Non esiste solo la rete internet
tradizionale. Ora dobbiamo fare i “conti” anche con l’Internet delle cose (in inglese Internet
of things, abbreviato IoT).
Ma
che cos’è l’Internet delle cose?
È la possibilità di oggetti e
sistemi, una volta impostati, di “dialogare” tra loro attraverso le reti di
comunicazione elettronica.
Stiamo parlando, ad es., degli
impianti di riscaldamento che si possono accendere da remoto con lo smartphone,
di frigoriferi che segnalano la scadenza dei prodotti, di orologi che segnalano
al medico eventuali anomalie corporee.
Gli strumenti non sono solo
smartphone e computer, ma anche dispositivi indossabili (v. google glass),
sistemi di automazione domestica (domotica) e sistemi di geolocalizzazione.

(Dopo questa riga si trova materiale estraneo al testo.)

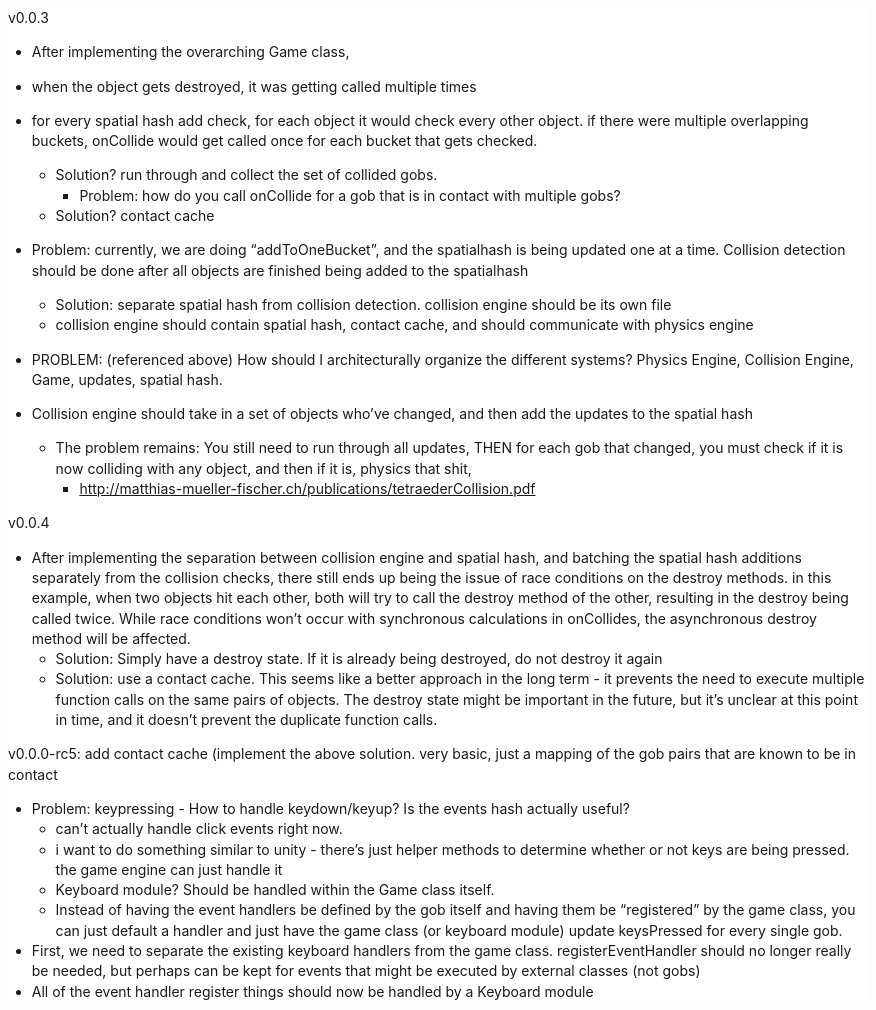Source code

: v0.0.3
- After implementing the overarching Game class,
- when the object gets destroyed, it was getting called multiple times
- for every spatial hash add check, for each object it would check every other object. if there were multiple overlapping buckets, onCollide would get called once for each bucket that gets checked.
	- Solution? run through and collect the set of collided gobs.
		- Problem: how do you call onCollide for a gob that is in contact with multiple gobs?
	- Solution? contact cache
- Problem: currently, we are doing “addToOneBucket”, and the spatialhash is being updated one at a time. Collision detection should be done after all objects are finished being added to the spatialhash
	- Solution: separate spatial hash from collision detection. collision engine should be its own file
	- collision engine should contain spatial hash, contact cache, and should communicate with physics engine

- PROBLEM: (referenced above) How should I architecturally organize the different systems? Physics Engine, Collision Engine, Game, updates, spatial hash.
- Collision engine should take in a set of objects who’ve changed, and then add the updates to the spatial hash
	- The problem remains: You still need to run through all updates, THEN for each gob that changed, you must check if it is now colliding with any object, and then if it is, physics that shit,
		- http://matthias-mueller-fischer.ch/publications/tetraederCollision.pdf

v0.0.4
- After implementing the separation between collision engine and spatial hash, and batching the spatial hash additions separately from the collision checks, there still ends up being the issue of race conditions on the destroy methods. in this example, when two objects hit each other, both will try to call the destroy method of the other, resulting in the destroy being called twice. While race conditions won’t occur with synchronous calculations in onCollides, the asynchronous destroy method will be affected.
	- Solution: Simply have a destroy state. If it is already being destroyed, do not destroy it again
	- Solution: use a contact cache. This seems like a better approach in the long term - it prevents the need to execute multiple function calls on the same pairs of objects. The destroy state might be important in the future, but it’s unclear at this point in time, and it doesn’t prevent the duplicate function calls.


v0.0.0-rc5: add contact cache (implement the above solution. very basic, just a mapping of the gob pairs that are known to be in contact


- Problem: keypressing - How to handle keydown/keyup? Is the events hash actually useful?
	- can’t actually handle click events right now.
	- i want to do something similar to unity - there’s just helper methods to determine whether or not keys are being pressed. the game engine can just handle it
	- Keyboard module? Should be handled within the Game class itself.
	- Instead of having the event handlers be defined by the gob itself and having them be “registered” by the game class, you can just default a handler and just have the game class (or keyboard module) update keysPressed for every single gob.
- First, we need to separate the existing keyboard handlers from the game class. registerEventHandler should no longer really be needed, but perhaps can be kept for events that might be executed by external classes (not gobs)
- All of the event handler register things should now be handled by a Keyboard module
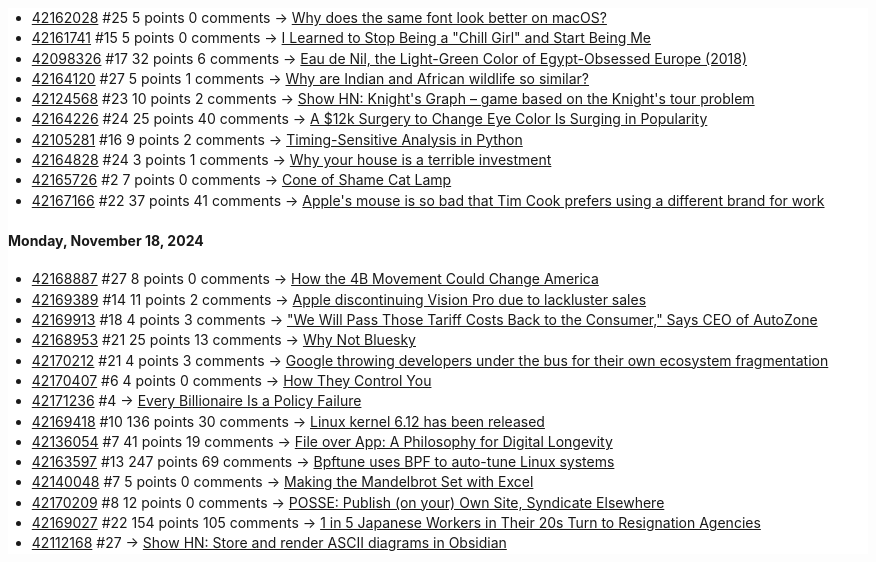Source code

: * [42162028](https://news.ycombinator.com/item?id=42162028) #25 5 points 0 comments -> [Why does the same font look better on macOS?](https://twitter.com/luciascarlet/status/1857909771757867082)
* [42161741](https://news.ycombinator.com/item?id=42161741) #15 5 points 0 comments -> [I Learned to Stop Being a "Chill Girl" and Start Being Me](https://www.vogue.com/article/how-to-let-go-of-chill-girl-persona)
* [42098326](https://news.ycombinator.com/item?id=42098326) #17 32 points 6 comments -> [Eau de Nil, the Light-Green Color of Egypt-Obsessed Europe (2018)](https://www.theparisreview.org/blog/2018/02/13/eau-de-nil-light-green-color-egypt-obsessed-europe/)
* [42164120](https://news.ycombinator.com/item?id=42164120) #27 5 points 1 comments -> [Why are Indian and African wildlife so similar?](https://wanderingthru.com/why-are-indian-and-african-animals-so-similar/)
* [42124568](https://news.ycombinator.com/item?id=42124568) #23 10 points 2 comments -> [Show HN: Knight's Graph – game based on the Knight's tour problem](https://apps.apple.com/ru/app/knights-graph/id6737812039?l=en-GB)
* [42164226](https://news.ycombinator.com/item?id=42164226) #24 25 points 40 comments -> [A $12k Surgery to Change Eye Color Is Surging in Popularity](https://www.wsj.com/health/wellness/eye-color-change-surgery-risks-keratopigmentation-df99c38b)
* [42105281](https://news.ycombinator.com/item?id=42105281) #16 9 points 2 comments -> [Timing-Sensitive Analysis in Python](https://deepnote.com/app/katkas-workspace/FaCT-721f3451-6e2e-4325-b2cc-0beeeb601c54?size_range=1000)
* [42164828](https://news.ycombinator.com/item?id=42164828) #24 3 points 1 comments -> [Why your house is a terrible investment](https://jlcollinsnh.com/2023/03/02/why-your-house-is-a-terrible-investment/)
* [42165726](https://news.ycombinator.com/item?id=42165726) #2 7 points 0 comments -> [Cone of Shame Cat Lamp](https://www.printables.com/model/1076896-cat-cone-of-shame-lamp)
* [42167166](https://news.ycombinator.com/item?id=42167166) #22 37 points 41 comments -> [Apple's mouse is so bad that Tim Cook prefers using a different brand for work](https://glassalmanac.com/apples-mouse-is-so-bad-that-tim-cook-prefers-using-a-different-brand-for-work/)
#### **Monday, November 18, 2024**

* [42168887](https://news.ycombinator.com/item?id=42168887) #27 8 points 0 comments -> [How the 4B Movement Could Change America](https://www.politico.com/news/magazine/2024/11/16/4b-movement-america-political-protest-00189314)
* [42169389](https://news.ycombinator.com/item?id=42169389) #14 11 points 2 comments -> [Apple discontinuing Vision Pro due to lackluster sales](https://www.dailymail.co.uk/sciencetech/article-14068925/Apple-quietly-discontinuing-flagship-device-lackluster-sales.html)
* [42169913](https://news.ycombinator.com/item?id=42169913) #18 4 points 3 comments -> ["We Will Pass Those Tariff Costs Back to the Consumer," Says CEO of AutoZone](https://finance.yahoo.com/news/pass-those-tariff-costs-back-190017675.html)
* [42168953](https://news.ycombinator.com/item?id=42168953) #21 25 points 13 comments -> [Why Not Bluesky](https://www.tbray.org/ongoing/When/202x/2024/11/15/Not-Bluesky)
* [42170212](https://news.ycombinator.com/item?id=42170212) #21 4 points 3 comments -> [Google throwing developers under the bus for their own ecosystem fragmentation](https://imgur.com/DMhmaEb)
* [42170407](https://news.ycombinator.com/item?id=42170407) #6 4 points 0 comments -> [How They Control You](https://defragzone.substack.com/p/how-they-control-you)
* [42171236](https://news.ycombinator.com/item?id=42171236) #4 -> [Every Billionaire Is a Policy Failure](https://papers.ssrn.com/sol3/papers.cfm?abstract_id=4442029)
* [42169418](https://news.ycombinator.com/item?id=42169418) #10 136 points 30 comments -> [Linux kernel 6.12 has been released](https://lwn.net/Articles/997958/)
* [42136054](https://news.ycombinator.com/item?id=42136054) #7 41 points 19 comments -> [File over App: A Philosophy for Digital Longevity](https://rishikeshs.com/file-over-app/)
* [42163597](https://news.ycombinator.com/item?id=42163597) #13 247 points 69 comments -> [Bpftune uses BPF to auto-tune Linux systems](https://github.com/oracle/bpftune)
* [42140048](https://news.ycombinator.com/item?id=42140048) #7 5 points 0 comments -> [Making the Mandelbrot Set with Excel](https://divisbyzero.com/2024/11/13/making-the-mandelbrot-set-with-excel/)
* [42170209](https://news.ycombinator.com/item?id=42170209) #8 12 points 0 comments -> [POSSE: Publish (on your) Own Site, Syndicate Elsewhere](https://indieweb.org/POSSE)
* [42169027](https://news.ycombinator.com/item?id=42169027) #22 154 points 105 comments -> [1 in 5 Japanese Workers in Their 20s Turn to Resignation Agencies](https://metropolisjapan.com/resignation-agencies/)
* [42112168](https://news.ycombinator.com/item?id=42112168) #27 -> [Show HN: Store and render ASCII diagrams in Obsidian](https://github.com/akopdev/obsidian-textgrams)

La connessione di questi dispositivi
tra loro comprende attività come la raccolta, la registrazione e l’elaborazione
dei dati dei consumatori che permettono di tracciare dei profili dettagliati
sulle loro abitudini, comportamenti, gusti e stato di salute, senza che essi ne
siano consapevoli.
Senza voler “demonizzare” l’Internet delle cose che produce indubbi
vantaggi nella vita di tutti i giorni, come già accaduto anche per Internet, è
necessario però stabilire delle regole.
La
consultazione del Garante della privacy
Il Garante della privacy ha reso
noto in una nota che proprio in considerazione del possibile utilizzo distorto dei
dati così raccolti, registrati ed elaborati, ha ritenuto opportuno avviare una
consultazione per:
·
valutare
l’Internet delle cose nel suo complesso
·
definire
misure per assicurare la trasparenza dell’uso dei dati
·
tutelare
i consumatori da possibili abusi.
In merito al primo punto, il Garante
intende acquisire una serie di elementi per aumentare le tutele dei
consumatori, a cominciare da:
·
l’informativa
ai consumatori
·
la
possibilità, già in fase di progettazione, di adottare soluzioni tecnologie di
tutela della privacy
·
l’adozione
di tecniche di cifratura per rendere anonime le informazioni
·
il
tipo di interoperabilità dei servizi
·
l’adozione
di strumenti di certificazione.
Come
e quando inviare le osservazioni al Garante della privacy
Come:
·
via
posta elettronica all’indirizzo: iot@gpdp.it
·
via
posta normale all’indirizzo Garante della privacy, Piazza Monte
Citorio n. 121, 00186
– Roma
Quando:
entro 180 giorni
dalla data di pubblicazione dell’Avviso di avvio della consultazione sulla
Gazzetta ufficiale, ossia dal 4 maggio 2015 (G.U. 101/2015).